* **Data to use**:
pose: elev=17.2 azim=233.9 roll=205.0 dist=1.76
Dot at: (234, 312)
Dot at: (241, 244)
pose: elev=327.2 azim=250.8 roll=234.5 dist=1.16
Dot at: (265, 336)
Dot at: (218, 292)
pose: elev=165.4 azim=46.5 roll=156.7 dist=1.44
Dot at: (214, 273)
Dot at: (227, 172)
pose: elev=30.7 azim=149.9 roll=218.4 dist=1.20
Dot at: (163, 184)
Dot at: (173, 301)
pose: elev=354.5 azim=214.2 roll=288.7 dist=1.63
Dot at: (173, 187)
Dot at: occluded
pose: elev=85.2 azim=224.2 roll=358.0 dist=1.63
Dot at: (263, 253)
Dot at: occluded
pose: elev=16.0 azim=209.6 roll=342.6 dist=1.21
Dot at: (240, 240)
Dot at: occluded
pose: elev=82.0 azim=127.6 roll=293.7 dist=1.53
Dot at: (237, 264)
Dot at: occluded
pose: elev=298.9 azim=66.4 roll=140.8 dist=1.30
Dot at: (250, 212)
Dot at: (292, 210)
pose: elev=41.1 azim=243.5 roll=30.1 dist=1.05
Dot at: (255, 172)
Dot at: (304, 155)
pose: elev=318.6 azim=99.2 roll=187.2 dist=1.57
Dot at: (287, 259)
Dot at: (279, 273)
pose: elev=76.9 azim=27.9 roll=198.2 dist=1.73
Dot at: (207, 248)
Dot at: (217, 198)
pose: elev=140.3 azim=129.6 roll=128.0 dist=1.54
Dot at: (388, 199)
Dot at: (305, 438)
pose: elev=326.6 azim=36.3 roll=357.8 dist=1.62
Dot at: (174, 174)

* **Work to be completed**:
Could you express every entry above as a JSON list of strings, with one string per line and no blank lines?

* **Output below**:
[
  "pose: elev=17.2 azim=233.9 roll=205.0 dist=1.76",
  "Dot at: (234, 312)",
  "Dot at: (241, 244)",
  "pose: elev=327.2 azim=250.8 roll=234.5 dist=1.16",
  "Dot at: (265, 336)",
  "Dot at: (218, 292)",
  "pose: elev=165.4 azim=46.5 roll=156.7 dist=1.44",
  "Dot at: (214, 273)",
  "Dot at: (227, 172)",
  "pose: elev=30.7 azim=149.9 roll=218.4 dist=1.20",
  "Dot at: (163, 184)",
  "Dot at: (173, 301)",
  "pose: elev=354.5 azim=214.2 roll=288.7 dist=1.63",
  "Dot at: (173, 187)",
  "Dot at: occluded",
  "pose: elev=85.2 azim=224.2 roll=358.0 dist=1.63",
  "Dot at: (263, 253)",
  "Dot at: occluded",
  "pose: elev=16.0 azim=209.6 roll=342.6 dist=1.21",
  "Dot at: (240, 240)",
  "Dot at: occluded",
  "pose: elev=82.0 azim=127.6 roll=293.7 dist=1.53",
  "Dot at: (237, 264)",
  "Dot at: occluded",
  "pose: elev=298.9 azim=66.4 roll=140.8 dist=1.30",
  "Dot at: (250, 212)",
  "Dot at: (292, 210)",
  "pose: elev=41.1 azim=243.5 roll=30.1 dist=1.05",
  "Dot at: (255, 172)",
  "Dot at: (304, 155)",
  "pose: elev=318.6 azim=99.2 roll=187.2 dist=1.57",
  "Dot at: (287, 259)",
  "Dot at: (279, 273)",
  "pose: elev=76.9 azim=27.9 roll=198.2 dist=1.73",
  "Dot at: (207, 248)",
  "Dot at: (217, 198)",
  "pose: elev=140.3 azim=129.6 roll=128.0 dist=1.54",
  "Dot at: (388, 199)",
  "Dot at: (305, 438)",
  "pose: elev=326.6 azim=36.3 roll=357.8 dist=1.62",
  "Dot at: (174, 174)"
]